Восемь лет прошло между созданием первой и последней песни «Чайльд-
Гарольда», и теперь нет ничего удивительного в том, что, расставаясь с таким
старым другом, я обращаюсь к другому, еще более старому и верному, который
видел рождение и смерть того, второго, и пред которым я еще больше в долгу за
все, что дала мне в общественном смысле его просвещенная дружба, — хотя не
мог не заслужить моей признательности и Чайльд-Гарольд, снискавший
благосклонность публики, перешедшую с поэмы на ее автора, — к тому, с кем я
давно знаком и много путешествовал, кто выхаживал меня в болезни и утешал в
печали, радовался моим удачам и поддерживал в неудачах, был мудр в советах и
верен в опасностях, — к моему другу, такому испытанному и такому
нетребовательному, — к вам.
Тем самым я обращаюсь от поэзии к действительности и, посвящая вам в
завершенном или, по крайней мере, в законченном виде мою поэму, — самое
большое, самое богатое мыслями и наиболее широкое по охвату из моих
произведений, — я надеюсь повысить цену самому себе рассказом о многих годах
интимной дружбы с человеком образованным и честным. Таким, людям, как мы с
вами, не пристало ни льстить, ни выслушивать лесть. Но искренняя похвала
всегда позволена голосу дружбы.
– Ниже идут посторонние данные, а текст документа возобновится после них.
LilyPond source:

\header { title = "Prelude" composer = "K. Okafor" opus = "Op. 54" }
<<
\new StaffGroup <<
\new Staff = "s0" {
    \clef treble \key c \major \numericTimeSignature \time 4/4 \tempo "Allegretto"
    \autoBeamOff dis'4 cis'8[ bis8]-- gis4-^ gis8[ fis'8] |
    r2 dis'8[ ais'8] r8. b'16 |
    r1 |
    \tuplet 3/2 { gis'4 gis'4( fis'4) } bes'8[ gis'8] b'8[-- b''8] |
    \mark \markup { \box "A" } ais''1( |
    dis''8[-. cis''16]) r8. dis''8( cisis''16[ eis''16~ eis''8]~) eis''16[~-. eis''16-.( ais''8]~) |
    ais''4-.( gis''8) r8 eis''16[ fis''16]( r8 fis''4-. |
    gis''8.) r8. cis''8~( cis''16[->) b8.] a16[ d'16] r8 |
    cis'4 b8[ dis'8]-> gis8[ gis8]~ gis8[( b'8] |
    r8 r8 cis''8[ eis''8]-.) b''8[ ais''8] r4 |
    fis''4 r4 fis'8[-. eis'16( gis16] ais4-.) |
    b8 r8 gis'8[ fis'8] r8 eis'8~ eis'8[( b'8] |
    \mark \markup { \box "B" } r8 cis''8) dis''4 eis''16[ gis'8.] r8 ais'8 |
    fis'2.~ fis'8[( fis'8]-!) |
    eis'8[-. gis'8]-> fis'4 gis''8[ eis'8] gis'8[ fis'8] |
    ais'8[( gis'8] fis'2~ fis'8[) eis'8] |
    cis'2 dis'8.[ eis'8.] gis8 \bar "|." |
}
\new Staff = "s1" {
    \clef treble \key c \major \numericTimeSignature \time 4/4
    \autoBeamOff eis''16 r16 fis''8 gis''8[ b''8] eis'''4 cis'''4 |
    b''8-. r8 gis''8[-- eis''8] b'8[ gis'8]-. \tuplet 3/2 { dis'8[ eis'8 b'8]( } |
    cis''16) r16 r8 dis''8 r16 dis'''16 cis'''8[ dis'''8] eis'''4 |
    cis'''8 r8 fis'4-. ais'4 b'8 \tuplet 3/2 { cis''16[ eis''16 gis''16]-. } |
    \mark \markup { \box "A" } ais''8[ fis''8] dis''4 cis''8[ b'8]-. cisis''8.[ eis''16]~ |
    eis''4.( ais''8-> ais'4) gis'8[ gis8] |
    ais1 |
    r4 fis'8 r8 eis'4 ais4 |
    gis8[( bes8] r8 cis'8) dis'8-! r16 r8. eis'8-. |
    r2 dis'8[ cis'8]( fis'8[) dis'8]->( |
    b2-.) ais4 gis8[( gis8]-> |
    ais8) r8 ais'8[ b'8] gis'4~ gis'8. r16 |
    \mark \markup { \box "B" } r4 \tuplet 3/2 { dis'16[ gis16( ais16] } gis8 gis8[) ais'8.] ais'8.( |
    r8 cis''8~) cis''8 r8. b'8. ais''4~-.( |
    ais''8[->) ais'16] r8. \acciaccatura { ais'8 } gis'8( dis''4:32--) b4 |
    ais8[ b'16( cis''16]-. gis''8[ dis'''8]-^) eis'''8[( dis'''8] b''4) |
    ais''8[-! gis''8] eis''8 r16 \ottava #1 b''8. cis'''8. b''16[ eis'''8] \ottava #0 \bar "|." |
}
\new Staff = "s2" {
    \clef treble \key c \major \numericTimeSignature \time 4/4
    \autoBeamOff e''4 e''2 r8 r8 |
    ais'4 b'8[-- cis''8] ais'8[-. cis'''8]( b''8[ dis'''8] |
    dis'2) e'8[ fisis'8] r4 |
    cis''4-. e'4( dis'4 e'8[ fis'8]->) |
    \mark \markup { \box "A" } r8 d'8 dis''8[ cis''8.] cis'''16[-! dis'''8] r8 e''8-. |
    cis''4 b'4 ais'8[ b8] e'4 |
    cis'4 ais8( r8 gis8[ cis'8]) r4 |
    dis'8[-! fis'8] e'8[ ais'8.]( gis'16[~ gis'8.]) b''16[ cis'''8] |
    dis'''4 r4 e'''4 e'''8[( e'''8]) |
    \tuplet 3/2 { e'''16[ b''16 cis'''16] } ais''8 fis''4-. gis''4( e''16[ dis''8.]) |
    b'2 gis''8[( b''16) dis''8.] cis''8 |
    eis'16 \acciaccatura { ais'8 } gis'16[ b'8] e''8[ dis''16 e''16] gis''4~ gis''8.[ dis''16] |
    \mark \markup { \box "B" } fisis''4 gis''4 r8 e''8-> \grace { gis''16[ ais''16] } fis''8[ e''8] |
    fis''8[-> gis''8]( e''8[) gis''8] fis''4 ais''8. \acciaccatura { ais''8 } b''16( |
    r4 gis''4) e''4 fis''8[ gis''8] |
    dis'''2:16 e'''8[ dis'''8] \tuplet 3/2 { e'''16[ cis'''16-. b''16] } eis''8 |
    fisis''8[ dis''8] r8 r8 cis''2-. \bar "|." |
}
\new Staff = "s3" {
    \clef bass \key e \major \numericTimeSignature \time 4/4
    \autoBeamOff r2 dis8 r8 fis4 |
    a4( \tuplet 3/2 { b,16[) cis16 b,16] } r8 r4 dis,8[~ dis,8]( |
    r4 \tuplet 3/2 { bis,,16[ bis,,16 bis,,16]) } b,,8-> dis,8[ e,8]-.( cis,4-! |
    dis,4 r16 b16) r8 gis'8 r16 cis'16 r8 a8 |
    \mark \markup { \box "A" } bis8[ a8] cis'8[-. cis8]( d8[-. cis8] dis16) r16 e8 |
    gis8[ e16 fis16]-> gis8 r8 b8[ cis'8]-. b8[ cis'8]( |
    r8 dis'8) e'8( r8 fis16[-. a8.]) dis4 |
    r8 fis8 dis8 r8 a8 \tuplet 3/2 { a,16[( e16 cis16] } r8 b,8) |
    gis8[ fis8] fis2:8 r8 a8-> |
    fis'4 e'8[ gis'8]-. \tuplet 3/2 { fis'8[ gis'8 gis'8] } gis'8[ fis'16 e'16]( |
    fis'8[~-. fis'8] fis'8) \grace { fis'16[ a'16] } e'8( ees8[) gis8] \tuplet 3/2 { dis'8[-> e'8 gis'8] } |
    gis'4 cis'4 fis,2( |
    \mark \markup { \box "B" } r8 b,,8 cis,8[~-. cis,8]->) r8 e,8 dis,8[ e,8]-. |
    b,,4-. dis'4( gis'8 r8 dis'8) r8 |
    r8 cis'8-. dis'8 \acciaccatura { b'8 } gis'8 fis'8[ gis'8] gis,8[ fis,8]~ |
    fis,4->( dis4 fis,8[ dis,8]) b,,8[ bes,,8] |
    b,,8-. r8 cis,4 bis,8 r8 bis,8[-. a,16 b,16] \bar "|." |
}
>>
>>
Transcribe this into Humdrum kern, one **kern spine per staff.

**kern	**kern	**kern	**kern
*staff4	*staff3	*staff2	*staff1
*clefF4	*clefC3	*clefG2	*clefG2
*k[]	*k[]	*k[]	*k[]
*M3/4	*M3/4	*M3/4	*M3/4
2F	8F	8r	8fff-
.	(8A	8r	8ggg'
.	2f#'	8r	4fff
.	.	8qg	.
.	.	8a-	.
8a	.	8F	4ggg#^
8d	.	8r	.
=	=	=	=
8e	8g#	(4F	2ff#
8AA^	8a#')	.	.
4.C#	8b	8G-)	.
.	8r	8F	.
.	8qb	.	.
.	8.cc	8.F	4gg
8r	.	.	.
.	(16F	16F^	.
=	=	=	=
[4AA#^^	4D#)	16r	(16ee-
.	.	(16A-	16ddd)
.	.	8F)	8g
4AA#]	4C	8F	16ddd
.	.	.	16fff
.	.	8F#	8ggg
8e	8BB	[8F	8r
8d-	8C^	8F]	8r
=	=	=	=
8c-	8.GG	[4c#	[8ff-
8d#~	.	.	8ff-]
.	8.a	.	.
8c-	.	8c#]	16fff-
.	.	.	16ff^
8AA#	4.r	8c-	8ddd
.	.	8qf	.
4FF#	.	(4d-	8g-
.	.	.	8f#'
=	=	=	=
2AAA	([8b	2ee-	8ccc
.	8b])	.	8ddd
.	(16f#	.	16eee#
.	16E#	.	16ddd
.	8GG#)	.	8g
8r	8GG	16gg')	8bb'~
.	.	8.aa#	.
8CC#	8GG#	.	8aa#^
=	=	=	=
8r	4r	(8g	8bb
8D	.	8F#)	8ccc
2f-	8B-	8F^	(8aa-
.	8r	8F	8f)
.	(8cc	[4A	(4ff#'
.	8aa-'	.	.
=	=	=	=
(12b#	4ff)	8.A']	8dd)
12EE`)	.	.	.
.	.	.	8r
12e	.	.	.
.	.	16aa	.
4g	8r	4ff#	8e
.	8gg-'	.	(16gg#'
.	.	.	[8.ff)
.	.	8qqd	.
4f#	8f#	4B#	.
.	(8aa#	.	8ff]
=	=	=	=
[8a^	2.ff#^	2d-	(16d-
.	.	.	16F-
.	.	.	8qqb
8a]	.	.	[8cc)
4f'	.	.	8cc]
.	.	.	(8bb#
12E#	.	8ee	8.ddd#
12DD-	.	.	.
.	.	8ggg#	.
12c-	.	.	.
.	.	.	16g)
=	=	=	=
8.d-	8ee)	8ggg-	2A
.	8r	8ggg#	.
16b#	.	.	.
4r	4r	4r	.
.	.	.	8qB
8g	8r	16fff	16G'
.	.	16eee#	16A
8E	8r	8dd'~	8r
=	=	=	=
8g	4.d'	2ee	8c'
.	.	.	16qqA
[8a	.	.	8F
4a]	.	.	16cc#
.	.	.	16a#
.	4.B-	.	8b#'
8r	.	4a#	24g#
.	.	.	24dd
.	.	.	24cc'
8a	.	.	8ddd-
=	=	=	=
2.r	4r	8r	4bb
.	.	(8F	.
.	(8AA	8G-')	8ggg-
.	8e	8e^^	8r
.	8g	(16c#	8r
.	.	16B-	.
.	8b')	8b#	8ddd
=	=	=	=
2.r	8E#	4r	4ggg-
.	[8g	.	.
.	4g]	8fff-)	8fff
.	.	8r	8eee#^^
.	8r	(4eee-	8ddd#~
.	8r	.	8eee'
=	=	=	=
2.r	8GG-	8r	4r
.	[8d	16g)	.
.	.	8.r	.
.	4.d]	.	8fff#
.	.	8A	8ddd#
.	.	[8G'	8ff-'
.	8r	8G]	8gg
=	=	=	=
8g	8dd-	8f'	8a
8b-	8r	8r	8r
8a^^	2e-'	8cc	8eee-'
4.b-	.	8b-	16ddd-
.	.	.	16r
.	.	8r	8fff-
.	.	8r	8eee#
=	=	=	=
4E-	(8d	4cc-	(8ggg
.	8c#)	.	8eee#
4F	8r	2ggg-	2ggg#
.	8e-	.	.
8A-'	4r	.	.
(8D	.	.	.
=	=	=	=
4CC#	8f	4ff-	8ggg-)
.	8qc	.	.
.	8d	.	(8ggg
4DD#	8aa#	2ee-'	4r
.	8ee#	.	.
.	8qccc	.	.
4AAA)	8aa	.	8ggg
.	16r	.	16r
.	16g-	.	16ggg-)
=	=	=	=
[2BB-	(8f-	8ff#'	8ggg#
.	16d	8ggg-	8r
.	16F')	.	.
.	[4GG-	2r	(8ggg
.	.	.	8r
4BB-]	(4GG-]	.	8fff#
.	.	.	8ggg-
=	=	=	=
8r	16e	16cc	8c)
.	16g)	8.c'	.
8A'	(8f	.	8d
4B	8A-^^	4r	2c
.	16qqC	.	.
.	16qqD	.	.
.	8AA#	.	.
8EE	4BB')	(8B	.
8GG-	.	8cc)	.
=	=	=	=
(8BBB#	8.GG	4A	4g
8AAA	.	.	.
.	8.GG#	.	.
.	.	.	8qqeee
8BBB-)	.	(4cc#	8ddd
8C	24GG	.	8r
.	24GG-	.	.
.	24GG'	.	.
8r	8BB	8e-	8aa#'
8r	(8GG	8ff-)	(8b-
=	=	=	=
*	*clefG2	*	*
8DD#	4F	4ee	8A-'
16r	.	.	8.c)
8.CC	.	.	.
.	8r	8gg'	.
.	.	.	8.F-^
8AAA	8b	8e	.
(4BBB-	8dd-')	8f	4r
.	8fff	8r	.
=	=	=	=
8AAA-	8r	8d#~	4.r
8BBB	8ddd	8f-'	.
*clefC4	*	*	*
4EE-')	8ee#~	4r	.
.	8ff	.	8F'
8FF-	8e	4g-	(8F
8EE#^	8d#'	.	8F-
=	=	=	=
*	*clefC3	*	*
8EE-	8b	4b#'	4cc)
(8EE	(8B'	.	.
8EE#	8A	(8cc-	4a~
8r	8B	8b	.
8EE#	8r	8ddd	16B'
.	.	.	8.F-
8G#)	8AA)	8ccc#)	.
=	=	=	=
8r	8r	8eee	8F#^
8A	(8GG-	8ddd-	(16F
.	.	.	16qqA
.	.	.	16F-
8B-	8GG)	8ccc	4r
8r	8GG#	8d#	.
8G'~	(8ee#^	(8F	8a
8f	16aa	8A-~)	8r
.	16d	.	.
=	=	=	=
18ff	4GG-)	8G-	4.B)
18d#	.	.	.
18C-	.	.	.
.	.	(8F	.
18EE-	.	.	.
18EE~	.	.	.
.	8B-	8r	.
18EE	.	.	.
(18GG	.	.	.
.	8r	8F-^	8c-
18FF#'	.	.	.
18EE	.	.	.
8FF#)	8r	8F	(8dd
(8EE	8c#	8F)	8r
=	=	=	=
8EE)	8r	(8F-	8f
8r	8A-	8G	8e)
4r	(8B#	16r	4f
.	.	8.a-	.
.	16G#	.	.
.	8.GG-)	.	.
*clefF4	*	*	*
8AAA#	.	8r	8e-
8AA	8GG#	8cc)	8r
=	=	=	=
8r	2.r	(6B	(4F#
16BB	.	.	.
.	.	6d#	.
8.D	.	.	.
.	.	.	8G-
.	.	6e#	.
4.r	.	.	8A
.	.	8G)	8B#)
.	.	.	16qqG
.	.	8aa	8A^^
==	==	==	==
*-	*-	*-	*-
И совсем не ради вас, и даже не для других, но
только для того, чтобы дать высказаться сердцу, ни прежде, ни потом не
встречавшему доброжелателя, союзника в битвах с судьбой, — я подчеркиваю
здесь ваши достоинства, вернее, преимущества, воздействие которых я испытал
на себе. Даже дата этого письма, годовщина самого несчастного дня моей
прошлой жизни, [157] — которая, впрочем, покуда меня поддерживает ваша дружба
и мои собственные способности, не может отравить мое будущее, — станет
отныне приятней нам обоим, ибо явится напоминанием о моей попытке выразить
вам благодарность за неустанную заботу, равную которой немногим довелось
повстречать, а кто встретил, тот, безусловно, начал лучше думать и обо всем
человеческом роде, и о себе самом.
Нам посчастливилось проехать вместе, хотя и с перерывами, страны
рыцарства, истории и легенды — Испанию, Грецию, Малую Азию и Италию; и чем
были для нас несколько лет назад Афины и Константинополь, тем стали недавно
Венеция и Рим. Моя поэма, или пилигрим, или оба вместе сопровождали меня с
начала до конца. И, может быть, есть простительное тщеславие в том, что я с
удовольствием думаю о поэме, которая в известной степени связывает меня с
местами, где она возникала, и с предметами, которые охотно описывала. Если она
оказалась недостойной этих чарующих, незабываемых мест, если она слабее
наших воспоминаний и непосредственных впечатлений, то, как выражение тех
чувств, которые вызывало во мне все это великое и прославленное, она была для
меня источником наслаждений, когда писалась, и я не подозревал, что предметы,
созданные воображением, могут внушить мне сожаление о том, что я с ними
расстаюсь.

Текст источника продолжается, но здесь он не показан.